Jo Hollier is a Canberra printmaker based at Strathnairn Arts. Hollier's recent exhibition Transfer at the Belconnen Arts Centre (September 2015) demonstrated her mastery of the many aspects of printmaking. In this current collection of prints, Hollier has taken her inspiration from the natural world choosing "treescapes", flora, insects and birds as her subjects. Some of the prints are familiar, but Understory is a reworking as a three-part panel of one of my favourite of the artist's lino block prints of the under canopy of tall young trees. Two etchings, Banksia and Acacia, are good examples of Hollier's ability to depict with accuracy native fauna and flora yet retain the ability to suggest the life force within.
Hollier's lino print Bracken and Entomology is a nice entrée into the work of Canberra glass artist Harriet Schwarzrock whose work Fluid is placed adjacent to Hollier's work in the exhibition. In her image Hollier sees visual connections between the branching legs of insects and the branching, curling fronds of bracken. Harriet Schwarzrock's sculptures of curling frond-like glass continues the analogy. These coloured glass fronds suggest the respiratory system of plants and the interconnectivity of all life. In two works, Fluid and Still, the glass fronds wave gently to spell out letters of their titles. The accompanying work Swell is a beautiful study of the movement of a wave with a row of gently waving forms increasing and decreasing in size and colour as they appear to move along their plinth. In 2014 Schwarzrock won the object section of the Waterhouse Natural Science Prize with her work Breathe that relates to this innovative and significant body of work.

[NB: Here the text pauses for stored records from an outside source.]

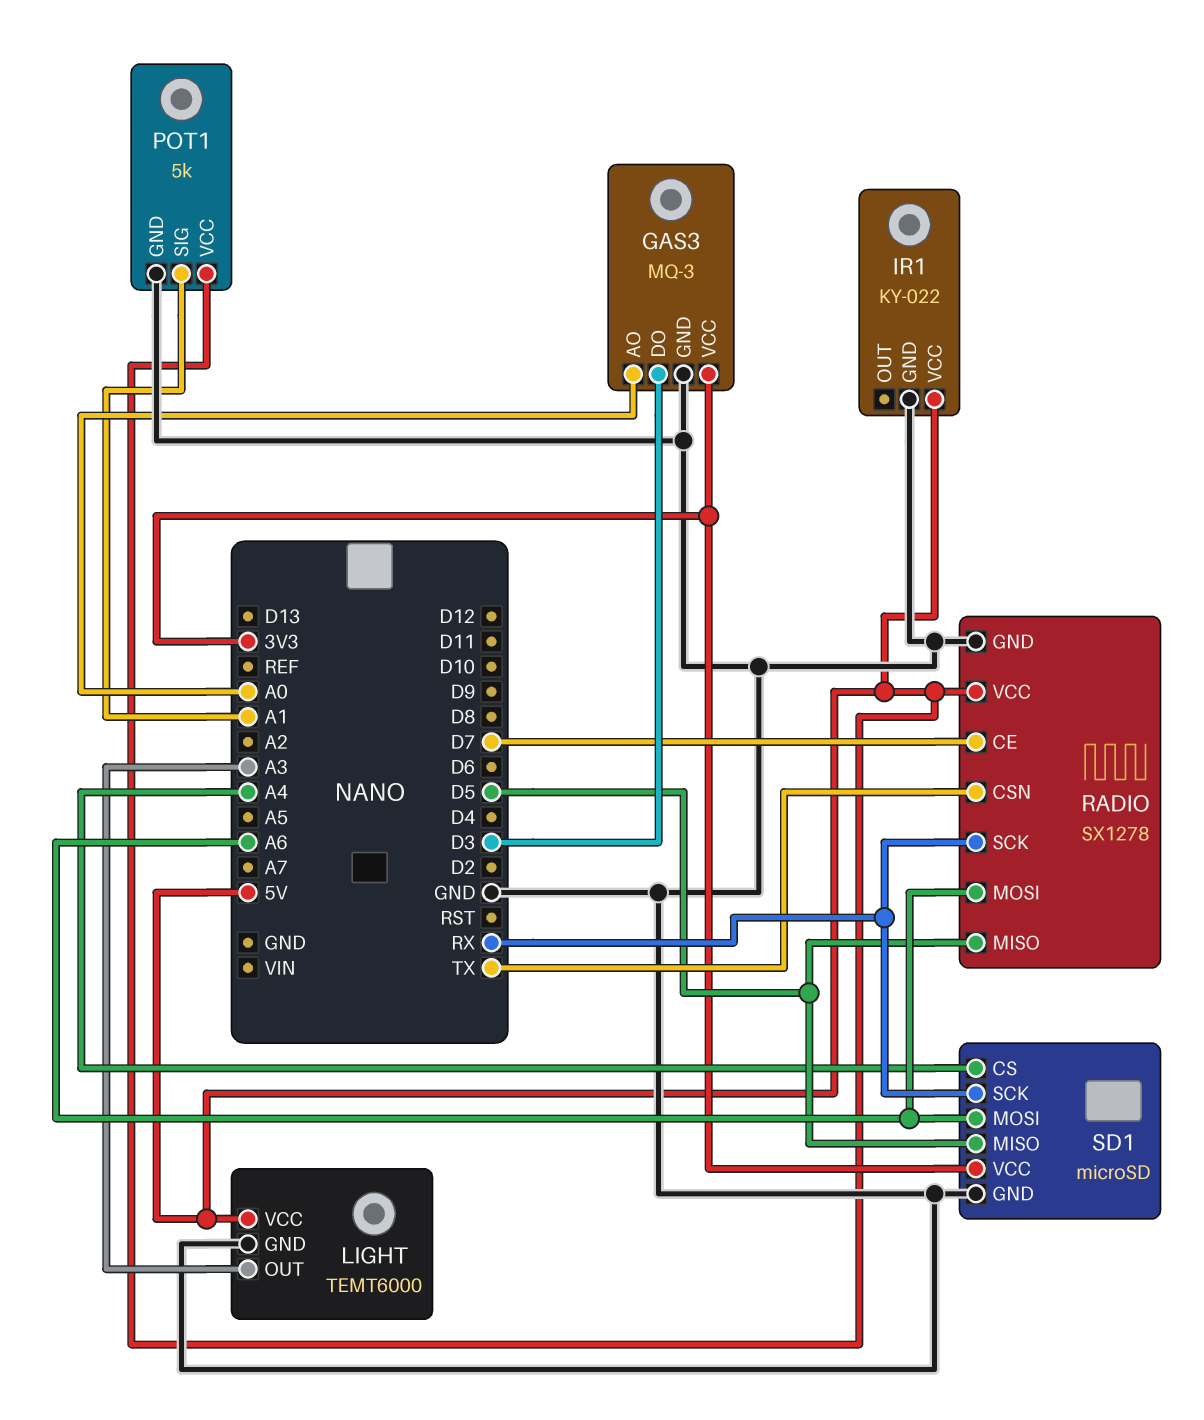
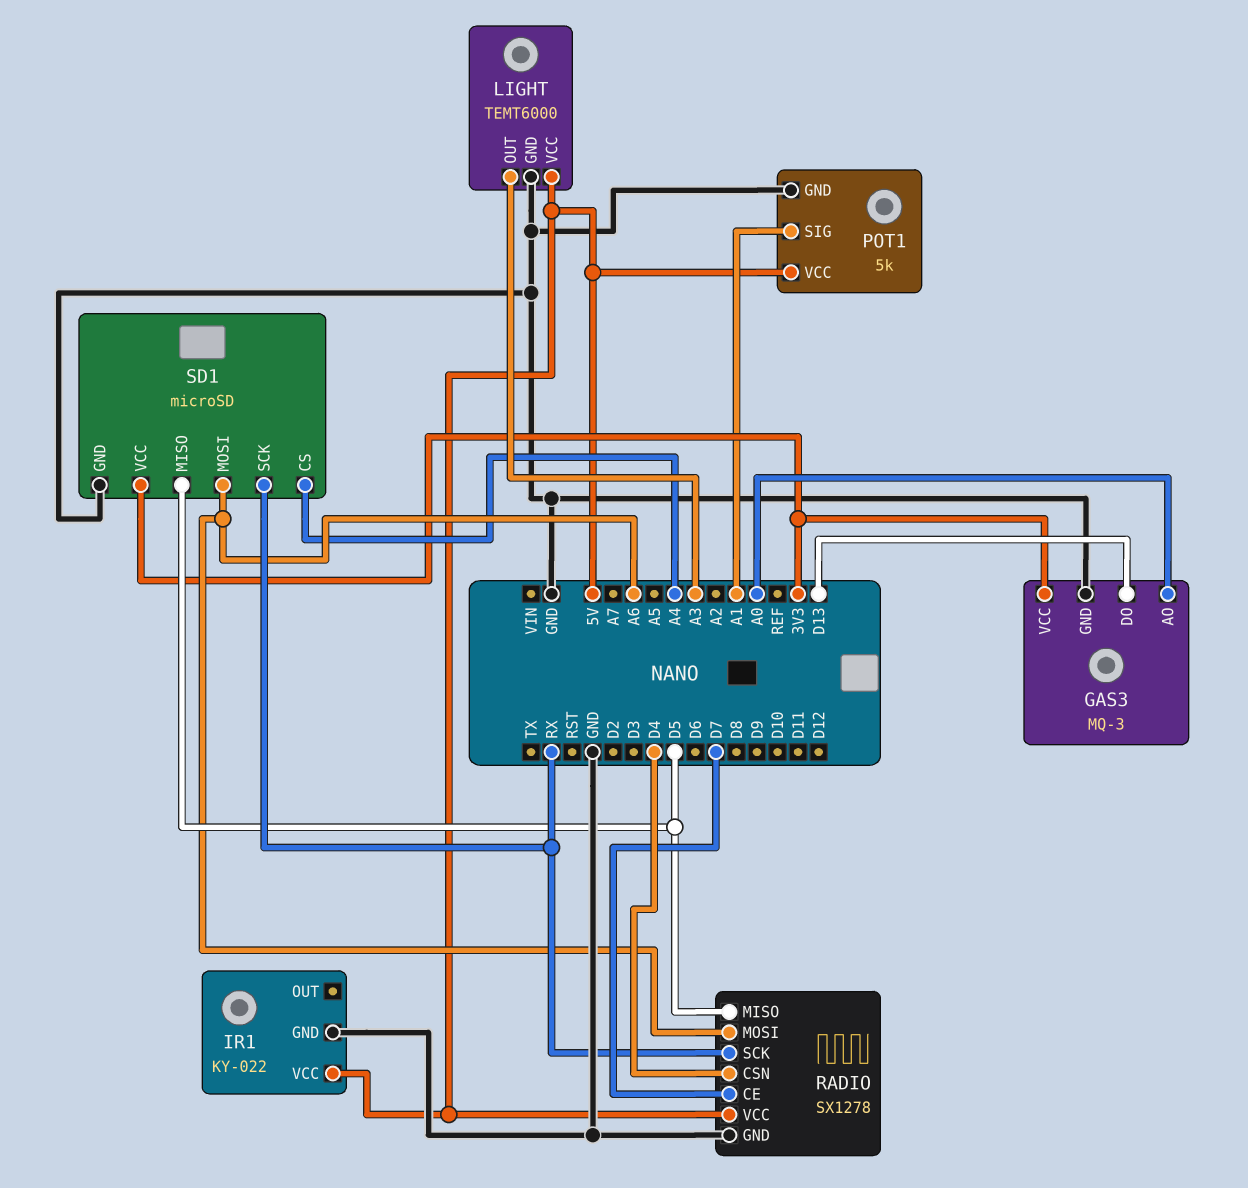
GAS3 pin DO: D3 -> D13
RADIO pin CSN: TX -> D4

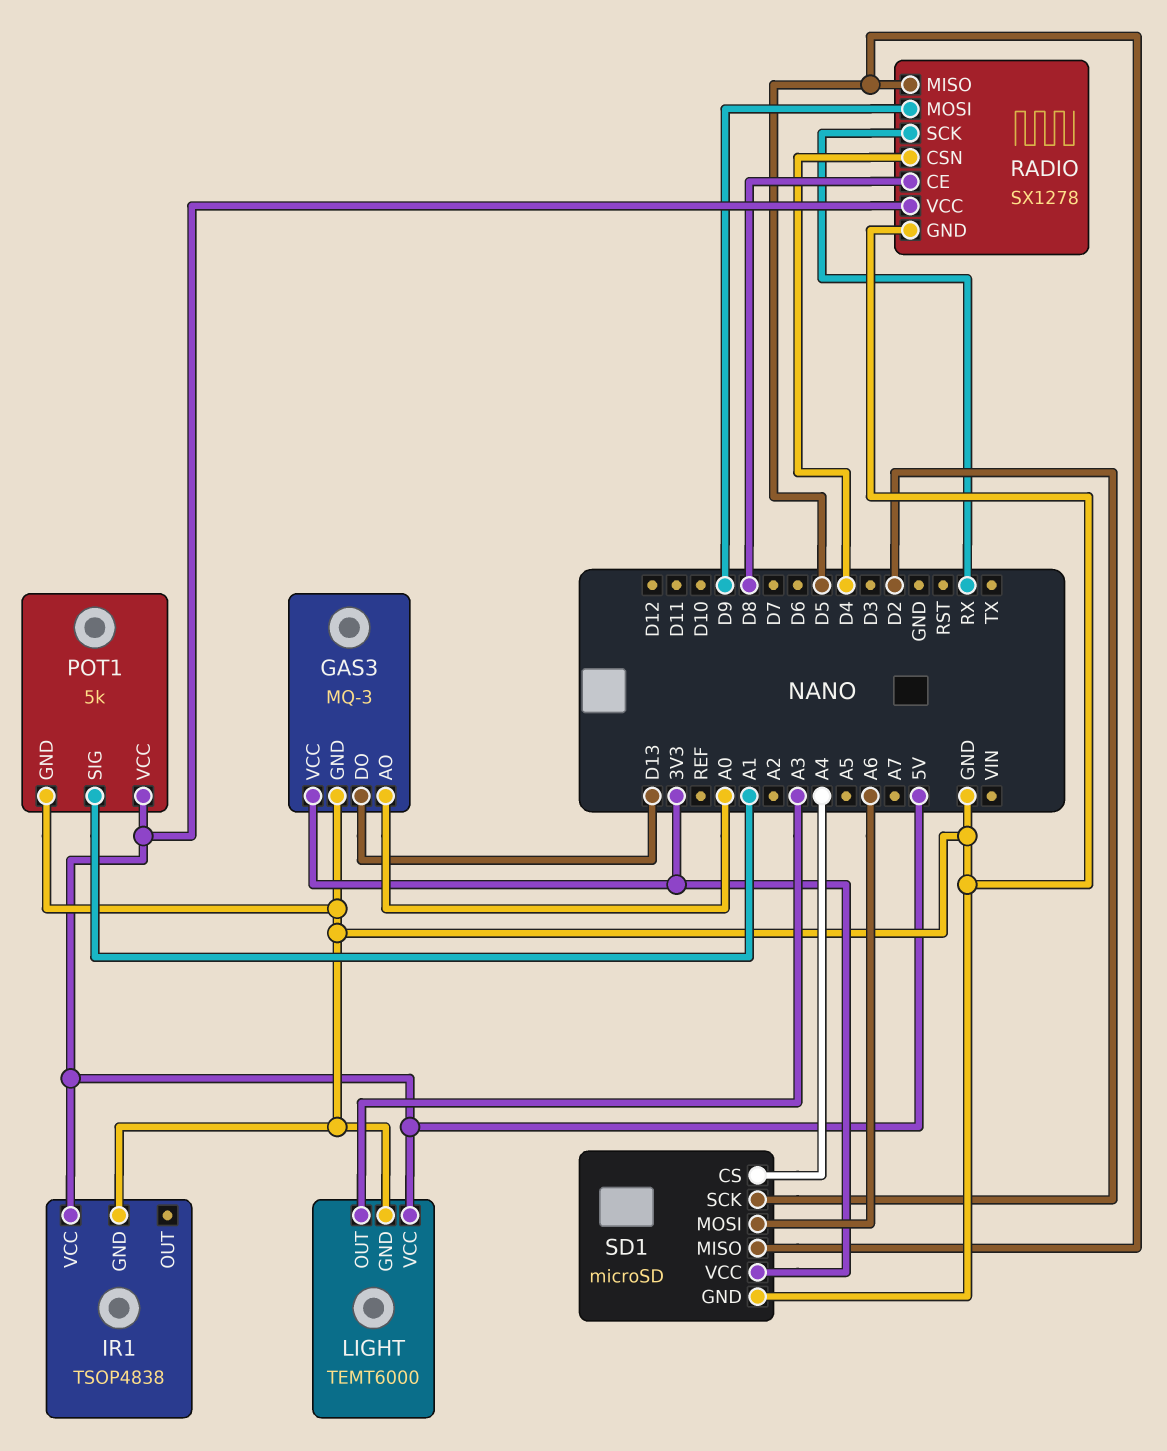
IR1: KY-022 -> TSOP4838
RADIO pin CE: D7 -> D8
RADIO pin MOSI: A6 -> D9
SD1 pin SCK: RX -> D2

Canberra glass artist Matthew Curtis has developed a highly sophisticated and skilled approach to glassmaking. Interested in minimalist modern architecture at the large end of the scale, he has also turned his focus to the microscopic cellular structure of plants. Blue and Olive Xylem is a work that exemplifies these two areas of interest. Architectural in form, its wall-like structure is constructed from regular cellular units whose interior cavities use light and the transparency of the glass to create a changing field of colour. The three other works by Curtis in the exhibition are from a new body of work, some of which was made while Curtis was the inaugural artist-in-residence at the Canberra Glassworks. These works - Neodymium and Uranium Section, Neodymium, Aqua and Uranium Section, and Glacial Blue Section - are also based on the cellular structure of plants but are more sculptural and organic in concept. In contrast to the regular structure of the Xylem series the multi-sized oval glass forms in these works are fused in irregular formations of "cells" not unlike the interior of a beehive and held together by a metal frame. Noteworthy for the intensity of their coloured jewel-like colour that plays over their surfaces they suggest a new and exciting direction for the artist's work. They are really quite magical.